Yes I can post it, but it would be very unfair if you used it since the other servers would be using a different broadcasting algorithm.

This is what I have currently, it depends on a new function which is not fully decided on yet, but should land some time soon (I have discussed this function for a while with other people doing pub/sub):

#include <uWS/uWS.h>
#include <iostream>
#include <string>
using namespace std;

struct Sender {
    std::string data;
    uWS::WebSocket<uWS::SERVER> ws;
};

std::vector<Sender> senders;
uWS::Hub hub;
bool newThisIteration, inBatch;

int main(int argc, char *argv[]) {

    uv_timer_t timer;
    uv_timer_init(hub.getLoop(), &timer);

    uv_prepare_t prepare;
    prepare.data = &timer;
    uv_prepare_init(hub.getLoop(), &prepare);
    uv_prepare_start(&prepare, [](uv_prepare_t *prepare) {
        if (inBatch) {
            uv_timer_start((uv_timer_t *) prepare->data, [](uv_timer_t *t) {}, 1, 0);
            newThisIteration = false;
        }
    });

    uv_check_t checker;
    uv_check_init(hub.getLoop(), &checker);
    uv_check_start(&checker, [](uv_check_t *checker) {
        if (inBatch && !newThisIteration) {
            std::vector<std::string> messages;
            std::vector<int> excludes;
            for (Sender s : senders) {
                messages.push_back(s.data);
            }

            if (messages.size()) {
                uWS::WebSocket<uWS::SERVER>::PreparedMessage *prepared = uWS::WebSocket<uWS::SERVER>::prepareMessageBatch(messages, excludes, uWS::OpCode::BINARY, false, nullptr);
                hub.getDefaultGroup<uWS::SERVER>().forEach([&prepared](uWS::WebSocket<uWS::SERVER> ws) {
                    ws.sendPrepared(prepared, nullptr);
                });
                uWS::WebSocket<uWS::SERVER>::finalizeMessage(prepared);
            }

            for (Sender s : senders) {
                s.data[0] = 'r';
                s.ws.send(s.data.data(), s.data.length(), uWS::OpCode::BINARY);
            }

            senders.clear();
            inBatch = false;
        }
    });

    hub.onMessage([](uWS::WebSocket<uWS::SERVER> ws, char *message, size_t length, uWS::OpCode opCode) {
        switch (message[0]) {
        case 'b':
            senders.push_back({std::string(message, length), ws});
            newThisIteration = true;
            inBatch = true;
            break;
        case 'e':
            ws.send(message, length, opCode);
        }
    });

    hub.listen(3000);
    hub.run();
}

I landed the initial commit here: https://github.com/uWebSockets/uWebSockets/commit/e4b7584b20ee6d359355aac35b1174697f7e3987

DarkMarmot commented 7 years ago

I love the fact that you've put together a nice set of socket implementations in various languages (especially Elixir!).

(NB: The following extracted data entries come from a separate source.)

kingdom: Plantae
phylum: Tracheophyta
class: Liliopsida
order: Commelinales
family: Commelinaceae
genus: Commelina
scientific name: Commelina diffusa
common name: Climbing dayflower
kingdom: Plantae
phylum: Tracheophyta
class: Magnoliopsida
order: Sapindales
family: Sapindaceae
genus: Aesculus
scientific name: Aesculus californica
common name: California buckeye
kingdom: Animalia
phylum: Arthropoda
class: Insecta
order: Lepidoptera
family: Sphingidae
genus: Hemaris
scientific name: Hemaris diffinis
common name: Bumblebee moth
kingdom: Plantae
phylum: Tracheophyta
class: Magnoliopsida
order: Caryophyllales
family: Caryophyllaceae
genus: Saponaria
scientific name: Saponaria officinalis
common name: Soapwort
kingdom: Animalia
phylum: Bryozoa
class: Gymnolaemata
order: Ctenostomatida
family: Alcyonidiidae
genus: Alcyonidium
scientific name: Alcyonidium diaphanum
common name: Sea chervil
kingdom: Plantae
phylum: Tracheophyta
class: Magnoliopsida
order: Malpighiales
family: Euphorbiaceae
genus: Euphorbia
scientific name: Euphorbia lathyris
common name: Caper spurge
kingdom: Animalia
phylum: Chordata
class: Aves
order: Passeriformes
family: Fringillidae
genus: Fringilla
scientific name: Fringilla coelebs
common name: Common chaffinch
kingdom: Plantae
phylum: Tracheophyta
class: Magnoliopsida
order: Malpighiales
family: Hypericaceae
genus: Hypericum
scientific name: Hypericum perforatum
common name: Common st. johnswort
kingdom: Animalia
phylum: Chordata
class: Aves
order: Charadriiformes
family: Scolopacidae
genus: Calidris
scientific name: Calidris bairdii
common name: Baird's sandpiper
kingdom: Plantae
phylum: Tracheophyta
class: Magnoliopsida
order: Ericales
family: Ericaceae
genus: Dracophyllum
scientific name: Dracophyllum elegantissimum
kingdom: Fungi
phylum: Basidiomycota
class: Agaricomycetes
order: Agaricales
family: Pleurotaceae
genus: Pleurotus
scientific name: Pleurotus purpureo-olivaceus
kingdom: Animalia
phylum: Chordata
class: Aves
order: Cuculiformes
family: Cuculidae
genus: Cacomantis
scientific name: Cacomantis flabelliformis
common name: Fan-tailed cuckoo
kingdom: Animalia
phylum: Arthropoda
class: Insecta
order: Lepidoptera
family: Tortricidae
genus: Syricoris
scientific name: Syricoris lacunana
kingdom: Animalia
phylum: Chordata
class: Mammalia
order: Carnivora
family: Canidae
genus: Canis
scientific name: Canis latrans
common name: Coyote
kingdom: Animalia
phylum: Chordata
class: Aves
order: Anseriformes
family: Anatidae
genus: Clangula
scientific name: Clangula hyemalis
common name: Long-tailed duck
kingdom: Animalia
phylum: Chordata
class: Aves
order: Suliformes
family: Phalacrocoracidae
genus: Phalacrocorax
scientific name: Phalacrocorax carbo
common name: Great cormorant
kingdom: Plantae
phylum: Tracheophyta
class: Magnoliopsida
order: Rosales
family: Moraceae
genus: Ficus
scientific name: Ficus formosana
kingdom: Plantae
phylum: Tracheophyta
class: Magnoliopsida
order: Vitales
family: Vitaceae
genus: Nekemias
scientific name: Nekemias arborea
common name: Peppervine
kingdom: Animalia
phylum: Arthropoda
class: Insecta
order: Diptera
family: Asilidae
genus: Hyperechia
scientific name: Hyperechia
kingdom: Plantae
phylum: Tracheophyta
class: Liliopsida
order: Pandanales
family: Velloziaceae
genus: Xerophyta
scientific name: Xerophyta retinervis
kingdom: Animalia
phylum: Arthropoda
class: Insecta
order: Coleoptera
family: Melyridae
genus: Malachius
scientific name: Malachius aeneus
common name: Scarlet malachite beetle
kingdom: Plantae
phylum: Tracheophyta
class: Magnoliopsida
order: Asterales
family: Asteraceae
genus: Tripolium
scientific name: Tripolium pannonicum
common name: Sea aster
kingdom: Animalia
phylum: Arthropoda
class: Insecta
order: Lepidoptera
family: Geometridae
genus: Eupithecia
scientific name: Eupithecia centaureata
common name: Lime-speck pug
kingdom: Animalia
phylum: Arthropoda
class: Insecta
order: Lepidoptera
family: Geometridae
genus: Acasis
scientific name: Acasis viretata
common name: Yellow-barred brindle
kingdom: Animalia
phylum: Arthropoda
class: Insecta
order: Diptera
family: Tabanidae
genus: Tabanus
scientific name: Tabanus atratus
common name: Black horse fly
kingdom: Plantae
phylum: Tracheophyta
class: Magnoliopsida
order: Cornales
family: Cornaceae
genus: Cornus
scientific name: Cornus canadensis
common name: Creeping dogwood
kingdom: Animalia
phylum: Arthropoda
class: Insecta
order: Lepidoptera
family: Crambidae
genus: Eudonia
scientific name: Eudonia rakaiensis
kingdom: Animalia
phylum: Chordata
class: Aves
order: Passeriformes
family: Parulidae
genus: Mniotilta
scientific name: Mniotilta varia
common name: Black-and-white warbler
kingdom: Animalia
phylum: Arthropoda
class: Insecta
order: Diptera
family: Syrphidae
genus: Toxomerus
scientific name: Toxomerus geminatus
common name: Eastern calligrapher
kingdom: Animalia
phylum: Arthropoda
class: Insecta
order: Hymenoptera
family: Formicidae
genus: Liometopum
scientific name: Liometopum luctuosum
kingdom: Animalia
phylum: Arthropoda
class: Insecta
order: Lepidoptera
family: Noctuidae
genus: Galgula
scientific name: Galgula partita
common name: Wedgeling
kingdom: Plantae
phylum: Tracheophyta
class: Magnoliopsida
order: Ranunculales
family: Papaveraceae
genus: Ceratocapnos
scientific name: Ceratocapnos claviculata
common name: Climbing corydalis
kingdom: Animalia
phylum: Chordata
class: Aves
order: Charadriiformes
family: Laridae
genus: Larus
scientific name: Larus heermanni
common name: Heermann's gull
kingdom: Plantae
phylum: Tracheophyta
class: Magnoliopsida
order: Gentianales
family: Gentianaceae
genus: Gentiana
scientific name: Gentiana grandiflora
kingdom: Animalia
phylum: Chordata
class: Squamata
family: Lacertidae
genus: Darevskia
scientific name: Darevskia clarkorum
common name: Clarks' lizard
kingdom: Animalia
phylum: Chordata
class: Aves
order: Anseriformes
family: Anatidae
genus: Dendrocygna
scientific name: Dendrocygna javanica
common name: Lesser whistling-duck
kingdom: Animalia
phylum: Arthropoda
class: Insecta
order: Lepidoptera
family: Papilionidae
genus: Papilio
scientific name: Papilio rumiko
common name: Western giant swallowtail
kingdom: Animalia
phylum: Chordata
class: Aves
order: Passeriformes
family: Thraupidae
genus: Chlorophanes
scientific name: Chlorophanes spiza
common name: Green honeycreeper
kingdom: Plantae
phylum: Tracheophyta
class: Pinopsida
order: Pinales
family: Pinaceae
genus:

I would very much like to see a more optimized version of the Node implementation, though. If it took advantage of inline caching and V8 CrankShaft's optimizer it could be doing dramatically better I think.

Most.js does an amazing job at that: https://github.com/cujojs/most/tree/master/test/perf

ghost commented 7 years ago

Good write up. I also wonder why the ws websocket library was used instead of uWS. When uWS is far better in performance. That's not fair for nodejs or the author, and I think the blog chart should be re-updated with uWS numbers instead.